Searching for stability, the Alaska Aerospace Corporation board of directors on Monday voted chief operating officer Craig Campbell the state-owned company’s acting CEO.
Campbell replaces Dale Nash, who resigned earlier this month to head Virginia’s state-owned aerospace corporation.
Patrick Gambell, president of the University of Alaska and chairman of the Aerospace Company board said Nash’s departure leaves a big hole. “I have a feeling that it’s a pretty small group of people who can come in with all the attributes that Dale Nash came into,” he said following Monday’s board meeting. “We think there’s probably a lot of rocket science experts out there … but somebody who runs a launch site like a Vandenberg or a Patrick (Air Force Base), that’s a pretty small crowd.”
Before joining Alaska Aerospace in 2007, Nash spent 14 years in NASA’s Space Shuttle programs and served as director of launch operations for the Kennedy Space Center. He also served as an executive with Thiokol, a builder of solid-rocket motors.
Gambell said approving Campbell, who joined Alaska Aerospace one year ago after serving as Lieutenant Governor, leaves the corporation’s options open. Anyone hired to replace Nash could serve either as a new CEO or as a strong No. 2 with rocket launch experience. “We want to keep our options open, so we make Craig the acting (CEO) and see what we’ve got,” Gambell said.
The change at the top comes at a crucial moment for Alaska Aerospace, which earlier this year announced a partnership with Lockheed Martin to develop a medium-lift launch pad at the Kodiak Launch Complex.
The $125 million project would be funded with $25 million from the state of Alaska and $100 million in financing backed by Lockheed launches. Lockheed is still developing a business plan for the launch pad and the new rocket it plans to use in Kodiak, and work awaits Lockheed’s plan.
Also interested in Kodiak is Orbital Sciences, which is looking for a West Coast launch site for its new rocket. Kodiak is in competition with California’s Vandenberg Air Force Base to become that site.
“We couldn’t have picked a worse time to have to deal with this,” Gambell said. “This is a very fragile but important time for us.”
Speaking from Washington, D.C., Campbell praised Nash’s skills and said Alaska Aerospace needs to find someone on that level. “From the senior perspective of operating rocket launches, Dale was the best we had and we need to look for a replacement of that capability,” Campbell said.

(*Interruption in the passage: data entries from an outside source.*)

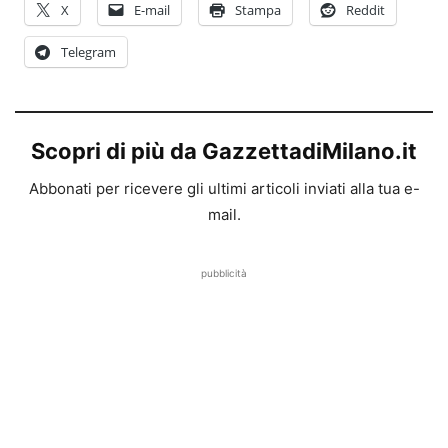
X
E-mail
Stampa
Reddit
Telegram
Scopri di più da GazzettadiMilano.it
Abbonati per ricevere gli ultimi articoli inviati alla tua e-
mail.
pubblicità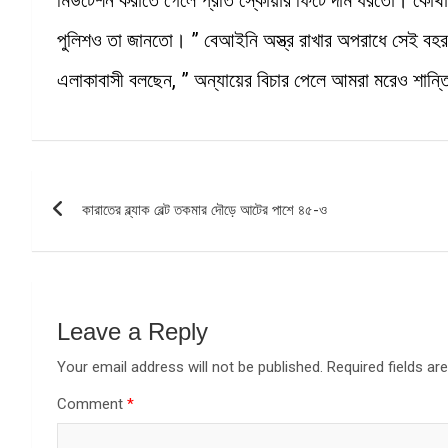
পুলিশও তা জানতো। ” বেআইনি অস্ত্র রাখার অপরাধে সেই বহ
এলাকাবাসী বলছেন, ” অন্যায়ের বিচার পেলে আমরা মরেও শান্
Post
কারাতের ব্ল্যাক বেল্ট তকমার দৌড়ে আটের পাশে ৪৫-ও
navigation
Leave a Reply
Your email address will not be published.
Required fields a
Comment
*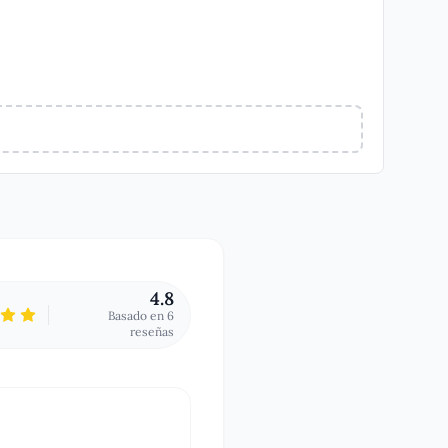
4.8
Basado en
6
reseña
s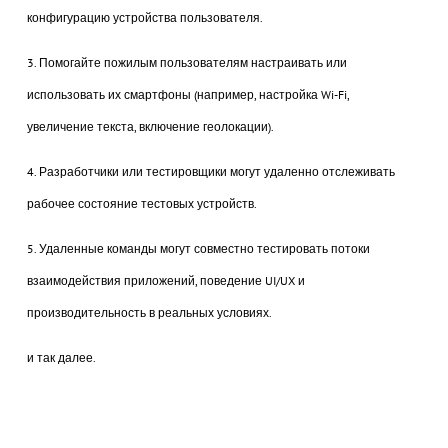
конфигурацию устройства пользователя.
3. Помогайте пожилым пользователям настраивать или
использовать их смартфоны (например, настройка Wi-Fi,
увеличение текста, включение геолокации).
4. Разработчики или тестировщики могут удаленно отслеживать
рабочее состояние тестовых устройств.
5. Удаленные команды могут совместно тестировать потоки
взаимодействия приложений, поведение UI/UX и
производительность в реальных условиях.
и так далее.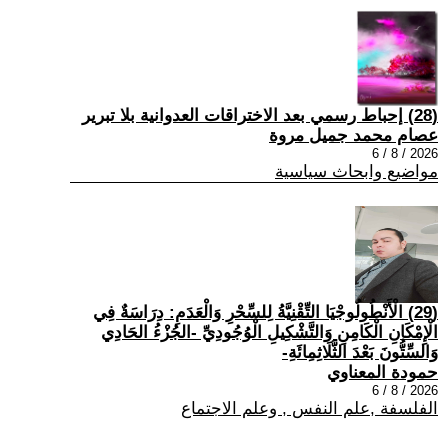
(28) إحباط رسمي بعد الاختراقات العدوانية بلا تبرير
عصام محمد جميل مروة
2026 / 8 / 6
مواضيع وابحاث سياسية
(29) الْأَنْطُولُوجْيَا التِّقْنِيَّةُ لِلسِّحْرِ وَالْعَدَمِ: دِرَاسَةٌ فِي
الْإِمْكَانِ الْكَامِنِ وَالتَّشْكِيلِ الْوُجُودِيِّ -الجُزْءُ الحَادِي
وَالسِّتُّونَ بَعْدَ الثَّلَاثِمِائَةِ-
حمودة المعناوي
2026 / 8 / 6
الفلسفة ,علم النفس , وعلم الاجتماع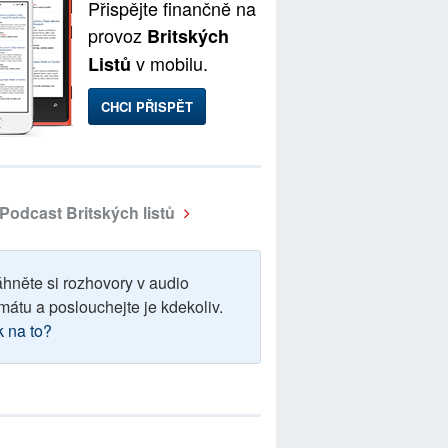
Přispějte finančně na
provoz
Britských
v mobilu.
Listů
CHCI PŘISPĚT
Podcast Britských listů
áhněte si rozhovory v audio
mátu a poslouchejte je kdekoliv.
k na to?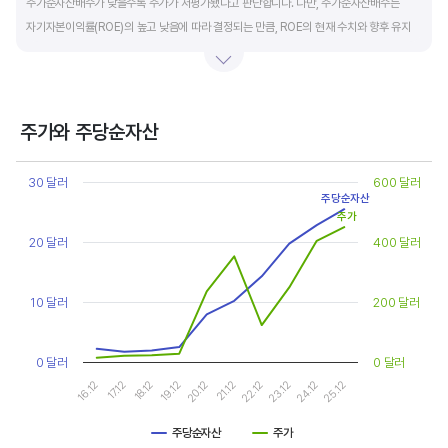
주가순자산배수가 낮을수록 주가가 저평가됐다고 판단합니다. 다만, 주가순자산배수는
자기자본이익률(ROE)의 높고 낮음에 따라 결정되는 만큼, ROE의 현재 수치와 향후 유지
가능성에 대한 분석이 필요합니다.
일반적으로 ROE가 높으면 PBR도 높습니다. ROE가 높지만 다른 기업에 비해 PBR이 낮게
거래되면 주가가 저평가된 것으로 판단합니다. ROE&PBR 차트를 함께 보고 분석하는 것을
주가와 주당순자산
추천합니다.
Chart
Line chart with 2 lines.
30 달러
600 달러
기업의 10년 정도의 장기적인 주가순자산배수 추이를 확인하는 것이 좋습니다.
View as data table, Chart
주당순자산
주가
The chart has 1 X axis displaying categories.
주가순자산배수는 자기자본이익률이 높을때와 낮을때에 따라 다르게 평가받습니다. 현재
The chart has 2 Y axes displaying values, and values.
20 달러
400 달러
ROE와 비슷한 ROE를 기록한 과거년도를 찾고, 그 당시 시장에서 평가 받은
주가순자산배수(PBR)를 확인해 현재 주가의 저평가 여부를 판단하는 것이 좋습니다.
10 달러
200 달러
0 달러
0 달러
16.12
17.12
18.12
19.12
20.12
21.12
22.12
23.12
24.12
25.12
주당순자산
주가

As CEO, Campbell said he intends to continue to press the new medium-lift launch pad. In Washington, he met with the CEO of Orbital Sciences, and next week he expects to visit Lockheed Martin in Denver for an update on its progress.
The Alaska Aerospace Corporation board of directors is scheduled to next meet Sept. 20 in Kodiak, but an interim meeting is possible before then, depending on the pace of the search for Nash’s replacement.
While Alaska Aerospace begins its search to replace Nash, it is continuing work on other projects. In the same meeting that approved Campbell as CEO, the board approved a plan to work with Virginia’s Wallops Island spaceport on standardizing rocket handling and launch procedures and equipment.
That agreement has not yet even reached a draft format, but Alaska Aerospace intends to ask Gov. Sean Parnell to work with his counterpart in Virginia on the idea.
“It’s part of the board’s strategic look to expand Alaska Aerospace,” Gambell said.
Wallops Island is the primary launch site for Orbital Sciences’ new rocket, and any agreement could help Kodiak gain a leg up on the competition to host that rocket on the West Coast.
Orbital is not expected to decide its West Coast site until its new rocket has its first flight from Wallops, something expected by December.